The seller is not Tim Hallam, who no longer owns the shoes. Price estimates are being bandied about in the press, from simply surpassing the $10.1 million Last Dance jersey to the dizzying heights of over $100 million.
If Warhol and Monet can do it, surely so too can Jordan, right? Come on, did those guys average 30 points per game for their career? Jordan would give Da Vinci fits from midrange, analytics be damned.
Here's the rub: to reach nine-figures, the sale would have to 10x the current most expensive piece of sports memorabilia, more than 3x the highest known offer for any sports collectible ($30 million is said to have been offered for a PSA 10 1952 Topps Mantle), and more than 55x the highest price ever paid for a pair of sneakers.

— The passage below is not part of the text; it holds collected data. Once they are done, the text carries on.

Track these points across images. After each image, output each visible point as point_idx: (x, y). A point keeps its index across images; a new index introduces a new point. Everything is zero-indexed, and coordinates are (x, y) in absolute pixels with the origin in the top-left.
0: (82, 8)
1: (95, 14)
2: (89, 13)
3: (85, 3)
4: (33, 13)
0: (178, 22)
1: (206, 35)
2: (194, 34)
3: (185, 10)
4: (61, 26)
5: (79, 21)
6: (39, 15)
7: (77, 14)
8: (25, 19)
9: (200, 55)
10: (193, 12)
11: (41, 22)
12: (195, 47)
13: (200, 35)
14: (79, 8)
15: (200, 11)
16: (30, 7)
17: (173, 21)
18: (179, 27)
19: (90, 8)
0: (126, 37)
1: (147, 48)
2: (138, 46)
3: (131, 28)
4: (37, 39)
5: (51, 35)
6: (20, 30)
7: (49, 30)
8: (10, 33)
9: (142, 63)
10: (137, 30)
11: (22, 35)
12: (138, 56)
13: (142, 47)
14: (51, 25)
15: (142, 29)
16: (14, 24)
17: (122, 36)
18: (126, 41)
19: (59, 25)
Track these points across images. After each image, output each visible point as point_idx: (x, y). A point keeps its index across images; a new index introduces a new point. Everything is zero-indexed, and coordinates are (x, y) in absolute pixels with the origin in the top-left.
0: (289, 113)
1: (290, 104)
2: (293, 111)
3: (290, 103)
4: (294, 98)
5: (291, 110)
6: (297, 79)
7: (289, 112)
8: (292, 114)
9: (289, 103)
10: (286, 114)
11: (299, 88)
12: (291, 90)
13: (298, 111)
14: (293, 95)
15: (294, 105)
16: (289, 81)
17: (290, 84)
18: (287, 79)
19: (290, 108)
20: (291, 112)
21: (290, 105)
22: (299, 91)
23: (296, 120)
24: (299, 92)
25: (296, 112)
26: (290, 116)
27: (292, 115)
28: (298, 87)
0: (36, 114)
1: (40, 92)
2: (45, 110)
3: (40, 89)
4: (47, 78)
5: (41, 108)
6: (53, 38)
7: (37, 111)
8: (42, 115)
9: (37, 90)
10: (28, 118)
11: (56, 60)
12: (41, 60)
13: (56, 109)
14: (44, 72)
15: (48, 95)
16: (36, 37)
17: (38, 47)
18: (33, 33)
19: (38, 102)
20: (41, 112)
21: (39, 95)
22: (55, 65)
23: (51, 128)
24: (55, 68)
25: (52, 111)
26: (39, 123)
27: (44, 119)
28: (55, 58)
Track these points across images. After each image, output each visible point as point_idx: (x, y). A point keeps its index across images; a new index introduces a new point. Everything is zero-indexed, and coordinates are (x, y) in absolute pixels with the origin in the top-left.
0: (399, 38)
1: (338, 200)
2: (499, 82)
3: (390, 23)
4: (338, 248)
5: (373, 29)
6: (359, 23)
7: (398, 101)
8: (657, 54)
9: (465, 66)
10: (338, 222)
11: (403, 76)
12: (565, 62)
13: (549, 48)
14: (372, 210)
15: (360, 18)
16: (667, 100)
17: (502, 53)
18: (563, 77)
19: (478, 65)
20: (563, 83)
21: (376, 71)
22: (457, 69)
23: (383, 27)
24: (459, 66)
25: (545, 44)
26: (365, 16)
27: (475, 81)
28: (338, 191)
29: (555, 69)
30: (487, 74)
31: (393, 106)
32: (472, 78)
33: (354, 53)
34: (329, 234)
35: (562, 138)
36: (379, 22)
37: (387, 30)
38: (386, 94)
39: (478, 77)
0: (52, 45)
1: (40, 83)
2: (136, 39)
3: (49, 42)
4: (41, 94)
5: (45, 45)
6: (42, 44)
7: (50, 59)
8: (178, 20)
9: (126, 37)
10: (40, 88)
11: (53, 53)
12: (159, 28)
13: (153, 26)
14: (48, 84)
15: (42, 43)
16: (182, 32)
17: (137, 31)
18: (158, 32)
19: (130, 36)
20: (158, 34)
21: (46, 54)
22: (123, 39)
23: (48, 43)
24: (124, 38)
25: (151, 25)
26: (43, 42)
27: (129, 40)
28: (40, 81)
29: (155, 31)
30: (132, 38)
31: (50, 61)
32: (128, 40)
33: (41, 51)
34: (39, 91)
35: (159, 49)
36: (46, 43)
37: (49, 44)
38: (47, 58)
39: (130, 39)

The most ever paid for a pair of Jordan's sneakers is $1,472,000 back in October of 2021 for his earliest known regular season Nike Air Ships. This collection, with ties to all six of his NBA titles, is on another level, but is the market far along enough to make that level 68x higher? Perhaps someday, but perhaps not yet. Problematically, perhaps we'll never know.
If a collection of six shoes sells for nine-figures, but the news doesn't clutter your timelines for days on end, did it even happen? That may be the question we're left to face. Whether buyer and seller disclose or not (please take a victory lap!), there's only one way to celebrate: kick off one shoe and light up a stogie. It's Jordan year.